Un passé très présent
Au nord du Connemara, le comté de Mayo n’a pas bénéficié d’un hymne à la gloire de sa « Terre brûlée au vent des landes de pierres… ». Et pourtant, lui aussi décline à l’infini les nuances de vert. Au grand bonheur des moutons ! On les aperçoit, ces petits flocons blancs, éparpillés selon leur caprice au flanc de la vallée Doolough ou en bord de chaussée, indifférents aux voitures qui les frôlent en filant vers Croagh Patrick. C’est sur ce relief qu’en l’an 441, l’évangélisateur Saint Patrick passa quarante jours et quarante nuits à prier et à jeûner. Il en profita pour chasser tous les serpents et autres bêtes venimeuses du pays. Un miracle que des milliers de pèlerins célèbrent en prenant d’assaut la montagne le dernier dimanche de juillet.
Sur la grande île d’Achill, reliée au Mayo par un pont si court qu’on ne le remarque même pas, d’autres couleurs osent contester au vert son monopole : fleurs roses du rhododendron, fleurs mauves de la bruyère, fleurs jaunes de l’ajonc… Sans oublier « la fleur d’indigence, la seule qui ne se fane jamais » d’après Chateaubriand. En effet, cette lande bigarrée a connu la Grande Famine dont les stigmates restent visibles dans le village abandonné de Slievemore. Le mildiou ayant anéanti plusieurs récoltes de pommes de terre, un million d’Irlandais succombèrent et autant émigrèrent entre 1846 à 1850. Pourquoi ne se sont-ils pas tournés vers les ressources de la mer ? C’est un de ces mystères propres à l’Irlande.
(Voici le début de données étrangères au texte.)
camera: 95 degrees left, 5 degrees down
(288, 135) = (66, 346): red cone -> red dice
L’île émeraude s’est tout de même retrouvée aux avant-postes de l’Histoire à deux reprises. Au Moyen-Âge d’abord, entre les Ve et IXe siècles, lorsque l’on rencontrait un saint derrière chaque rocher. Puis au tournant du XXe siècle, quand ses écrivains émigrés réinventèrent l’identité nationale. Dans le comté de Sligo, la tombe du dramaturge William Butler Yeats est un autre lieu de pèlerinage. On peut y lire « Jette un regard froid sur la vie, sur la mort, cavalier, et passe ton chemin. » Bernard Shaw, Oscar Wilde, John Synge, James Joyce, Liam O’Flaherty, Samuel Beckett… La liste des génies littéraires irlandais n’en finit pas. Mais quoi de plus normal sur une île où la vie dépasse souvent la fiction ?
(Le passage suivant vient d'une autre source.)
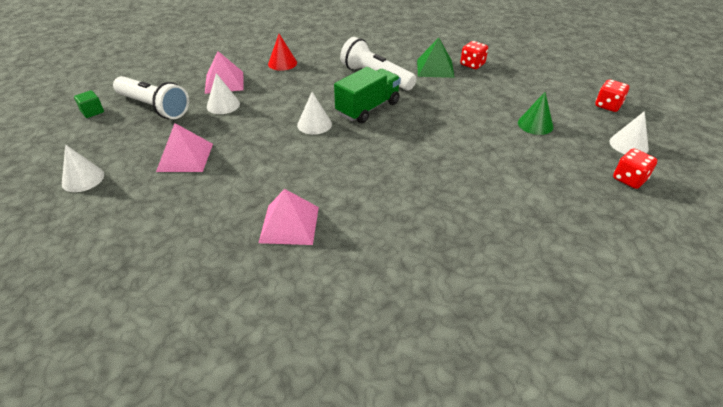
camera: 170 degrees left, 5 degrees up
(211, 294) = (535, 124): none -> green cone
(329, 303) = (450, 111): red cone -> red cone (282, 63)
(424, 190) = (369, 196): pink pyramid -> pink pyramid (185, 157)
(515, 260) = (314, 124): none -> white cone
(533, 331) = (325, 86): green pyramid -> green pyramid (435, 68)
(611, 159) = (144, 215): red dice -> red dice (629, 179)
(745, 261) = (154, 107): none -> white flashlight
Le brouillard comme la boisson n’aident pas à y voir plus clair. Le whiskey, avec un « e », est l’eau-de-vie historique du pays. Mise au point dans les monastères du XIe siècle, cette distillation de malt aurait obtenu sa première licence officielle à Bushmills, en 1608. L’autre élixir national est la Guinness, cette bière brune qui se consomme de préférence à température pour réchauffer les cœurs et mieux de délier les langues. On ne peut clôturer le séjour sur le Wild Atlantic Way sans en avoir savouré quelques pintes dans les pubs de Sligo. En fin de journée, ces antres condensent toute l’âme de l’Irlande. Et inutile d’avoir lu Yeats ou Joyce pour participer à la fête. Ici, un étranger ne reste jamais longtemps tout seul.